Ordering Information
| Product Name | Catalog # | UNIT | Price | Qty | FAVORITES | |
CYP21A2 Double Nickase Plasmid (h) | sc-402919-NIC | 20 µg | $410.00 | |||
CYP21A2 Double Nickase Plasmid (h2) | sc-402919-NIC-2 | 20 µg | $410.00 |
CYP21A2 encodes the cytochrome P450 enzyme steroid 21-hydroxylase, an endoplasmic reticulum–associated monooxygenase required for adrenal steroidogenesis. It catalyzes key hydroxylation steps in the biosynthetic pathways leading to cortisol and aldosterone, thereby influencing glucocorticoid and mineralocorticoid homeostasis. CYP21A2 activity integrates with mitochondrial and microsomal steroidogenic networks, including electron transfer from NADPH via P450 oxidoreductase and coordinated regulation of adrenal zonation programs. Loss-of-function variants in CYP21A2 are strongly associated with congenital adrenal hyperplasia due to 21-hydroxylase deficiency, making it a central target for studying steroid biosynthesis and endocrine disease mechanisms in human cell models.
CYP21A2 Double Nickase Plasmid (h) consists of a matched pair of plasmids engineered for high-specificity editing of the CYP21A2 locus in human cell lines. Each plasmid expresses a Cas9 D10A nickase and a distinct sgRNA targeting opposite DNA strands within CYP21A2. When directed to adjacent sites on opposite DNA strands, the two nickases generate offset single-strand nicks that together produce a staggered double-strand break, requiring coordinated on-target activity from both guides. The resulting DNA break is resolved by endogenous cellular repair pathways, most commonly through non-homologous end joining (NHEJ), leading to insertions or deletions that disrupt CYP21A2 function. By requiring dual sgRNA engagement at the target locus, the double nicking approach enhances editing specificity and provides a complementary CRISPR strategy for applications where additional control over targeting precision is desired.

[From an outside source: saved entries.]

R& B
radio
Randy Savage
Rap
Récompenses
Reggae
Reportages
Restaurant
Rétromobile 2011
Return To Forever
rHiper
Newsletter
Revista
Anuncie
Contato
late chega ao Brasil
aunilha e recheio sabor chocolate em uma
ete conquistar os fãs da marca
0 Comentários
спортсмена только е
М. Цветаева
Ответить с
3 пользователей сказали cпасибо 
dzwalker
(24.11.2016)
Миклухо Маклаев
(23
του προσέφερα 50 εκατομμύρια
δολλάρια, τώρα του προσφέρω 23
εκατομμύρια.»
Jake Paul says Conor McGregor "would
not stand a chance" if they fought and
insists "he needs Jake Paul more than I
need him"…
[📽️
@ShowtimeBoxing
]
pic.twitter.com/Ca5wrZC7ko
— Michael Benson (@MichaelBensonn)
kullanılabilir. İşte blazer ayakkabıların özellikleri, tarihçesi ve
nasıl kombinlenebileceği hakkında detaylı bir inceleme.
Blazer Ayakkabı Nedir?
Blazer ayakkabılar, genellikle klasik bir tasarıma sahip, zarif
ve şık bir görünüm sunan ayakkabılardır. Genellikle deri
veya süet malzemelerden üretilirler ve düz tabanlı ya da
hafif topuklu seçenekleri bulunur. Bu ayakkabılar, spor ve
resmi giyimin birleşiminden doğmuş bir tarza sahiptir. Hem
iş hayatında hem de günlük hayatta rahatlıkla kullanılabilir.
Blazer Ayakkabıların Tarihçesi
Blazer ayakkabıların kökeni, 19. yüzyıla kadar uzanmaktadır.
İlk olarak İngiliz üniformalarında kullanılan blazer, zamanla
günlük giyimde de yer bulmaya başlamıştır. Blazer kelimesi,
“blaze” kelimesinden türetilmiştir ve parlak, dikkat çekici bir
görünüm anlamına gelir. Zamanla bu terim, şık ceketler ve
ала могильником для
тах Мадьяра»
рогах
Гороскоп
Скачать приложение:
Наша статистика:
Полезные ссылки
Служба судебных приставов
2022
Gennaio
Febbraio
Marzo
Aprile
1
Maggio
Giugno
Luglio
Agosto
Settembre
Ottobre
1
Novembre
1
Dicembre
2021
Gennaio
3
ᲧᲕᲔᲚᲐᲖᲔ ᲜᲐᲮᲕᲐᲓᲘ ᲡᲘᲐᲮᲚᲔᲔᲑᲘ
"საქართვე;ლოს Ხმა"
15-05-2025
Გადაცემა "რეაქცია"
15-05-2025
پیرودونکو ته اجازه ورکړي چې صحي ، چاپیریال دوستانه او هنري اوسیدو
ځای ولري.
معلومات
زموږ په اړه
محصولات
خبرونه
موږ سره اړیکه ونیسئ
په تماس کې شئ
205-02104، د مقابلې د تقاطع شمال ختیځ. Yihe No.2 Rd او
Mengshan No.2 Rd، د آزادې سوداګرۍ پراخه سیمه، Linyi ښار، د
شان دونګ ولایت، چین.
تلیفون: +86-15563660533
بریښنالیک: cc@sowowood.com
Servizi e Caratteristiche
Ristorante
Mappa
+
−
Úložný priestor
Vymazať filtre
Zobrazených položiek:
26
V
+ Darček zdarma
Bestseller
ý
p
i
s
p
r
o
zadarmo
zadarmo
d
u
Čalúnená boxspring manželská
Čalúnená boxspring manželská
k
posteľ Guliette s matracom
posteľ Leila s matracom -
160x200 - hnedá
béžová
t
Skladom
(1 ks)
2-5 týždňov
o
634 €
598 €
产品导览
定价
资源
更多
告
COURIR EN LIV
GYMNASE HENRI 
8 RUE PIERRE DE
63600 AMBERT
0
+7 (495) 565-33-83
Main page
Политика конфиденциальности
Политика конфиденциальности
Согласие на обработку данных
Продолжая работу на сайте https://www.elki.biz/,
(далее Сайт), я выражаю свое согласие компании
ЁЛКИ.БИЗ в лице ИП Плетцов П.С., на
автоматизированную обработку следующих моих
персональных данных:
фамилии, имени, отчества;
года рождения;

To support efficient identification of edited cells, one plasmid encodes GFP for fluorescent visualization of transfected populations, while the companion plasmid carries a puromycin resistance gene for antibiotic selection. Together, these features support efficient enrichment of co-transfected populations and simplify the validation of CYP21A2-disrupted clones.
For Research Use Only. Not Intended for Diagnostic or Therapeutic Use.